Better decisions come from teams that include a “socially distinct newcomer.” That’s psychology-speak for someone who is different enough to bump other team members out of their comfort zones…

Researchers noticed this effect after conducting a traditional group problem-solving experiment. The twist was that a newcomer was added to each group about five minutes into their deliberations. And when the newcomer was a social outsider, teams were more likely to solve the problem successfully. [From Kellog School of Management News – Embracing the ‘socially distinct’ outsider.]

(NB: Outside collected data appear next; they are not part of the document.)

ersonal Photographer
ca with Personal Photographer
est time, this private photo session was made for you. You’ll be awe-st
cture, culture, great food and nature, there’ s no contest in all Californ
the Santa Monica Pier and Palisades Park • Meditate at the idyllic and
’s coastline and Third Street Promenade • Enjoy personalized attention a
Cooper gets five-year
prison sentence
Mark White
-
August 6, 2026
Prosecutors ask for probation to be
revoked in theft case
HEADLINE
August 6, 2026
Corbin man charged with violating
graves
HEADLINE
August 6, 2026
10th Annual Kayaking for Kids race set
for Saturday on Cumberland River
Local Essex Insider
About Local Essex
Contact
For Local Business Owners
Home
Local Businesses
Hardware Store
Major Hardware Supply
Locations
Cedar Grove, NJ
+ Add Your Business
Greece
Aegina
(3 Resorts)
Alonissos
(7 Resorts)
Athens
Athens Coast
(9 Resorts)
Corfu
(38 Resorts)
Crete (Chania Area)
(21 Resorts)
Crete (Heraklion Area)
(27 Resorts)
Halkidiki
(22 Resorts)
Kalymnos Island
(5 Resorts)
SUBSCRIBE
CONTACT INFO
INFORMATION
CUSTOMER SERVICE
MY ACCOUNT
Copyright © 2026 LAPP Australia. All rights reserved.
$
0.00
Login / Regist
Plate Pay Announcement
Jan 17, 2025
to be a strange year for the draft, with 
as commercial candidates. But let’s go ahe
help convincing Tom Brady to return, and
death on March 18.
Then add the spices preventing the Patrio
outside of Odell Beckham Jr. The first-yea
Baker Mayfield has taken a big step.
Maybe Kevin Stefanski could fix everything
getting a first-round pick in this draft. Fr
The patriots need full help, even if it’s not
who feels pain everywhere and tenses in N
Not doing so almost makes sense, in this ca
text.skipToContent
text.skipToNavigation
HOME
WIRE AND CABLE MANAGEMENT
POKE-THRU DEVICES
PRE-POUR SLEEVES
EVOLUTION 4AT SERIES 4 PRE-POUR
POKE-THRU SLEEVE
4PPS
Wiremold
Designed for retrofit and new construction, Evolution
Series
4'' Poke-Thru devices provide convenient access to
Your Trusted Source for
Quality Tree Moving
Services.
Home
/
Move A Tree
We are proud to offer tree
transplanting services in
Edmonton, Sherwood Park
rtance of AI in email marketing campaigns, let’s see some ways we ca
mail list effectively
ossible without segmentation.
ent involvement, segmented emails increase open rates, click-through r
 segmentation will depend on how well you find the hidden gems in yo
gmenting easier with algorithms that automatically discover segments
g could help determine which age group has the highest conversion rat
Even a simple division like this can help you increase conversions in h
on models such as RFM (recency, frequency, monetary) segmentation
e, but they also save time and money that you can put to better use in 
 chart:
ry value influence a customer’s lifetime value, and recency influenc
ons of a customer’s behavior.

The good news is that the “outsider” doesn’t have to be an expensive consultant or an external facilitator. The important thing is that the newcomer is distinct in some way from other group members. Beyond such obvious social distinctions as race and gender, the study’s author, Katherine Phillips of Northwestern University, suggests other examples that might work:

– One employee from accounting working on a team in which everyone else is from sales
– An employee of a company that has just been bought out finding herself on a team of people from the acquiring firm
– An out-of-stater finding himself on a team full of natives of the company’s home state

The outsiders in the study weren’t necessarily vocal or opinionated; their mere presence seemed to be sufficient to make the group think harder. According to Phillips, this research is one justification for maintaining an emphasis on workplace diversity: a diverse team (whatever the elements of diversity might be) will produce better results.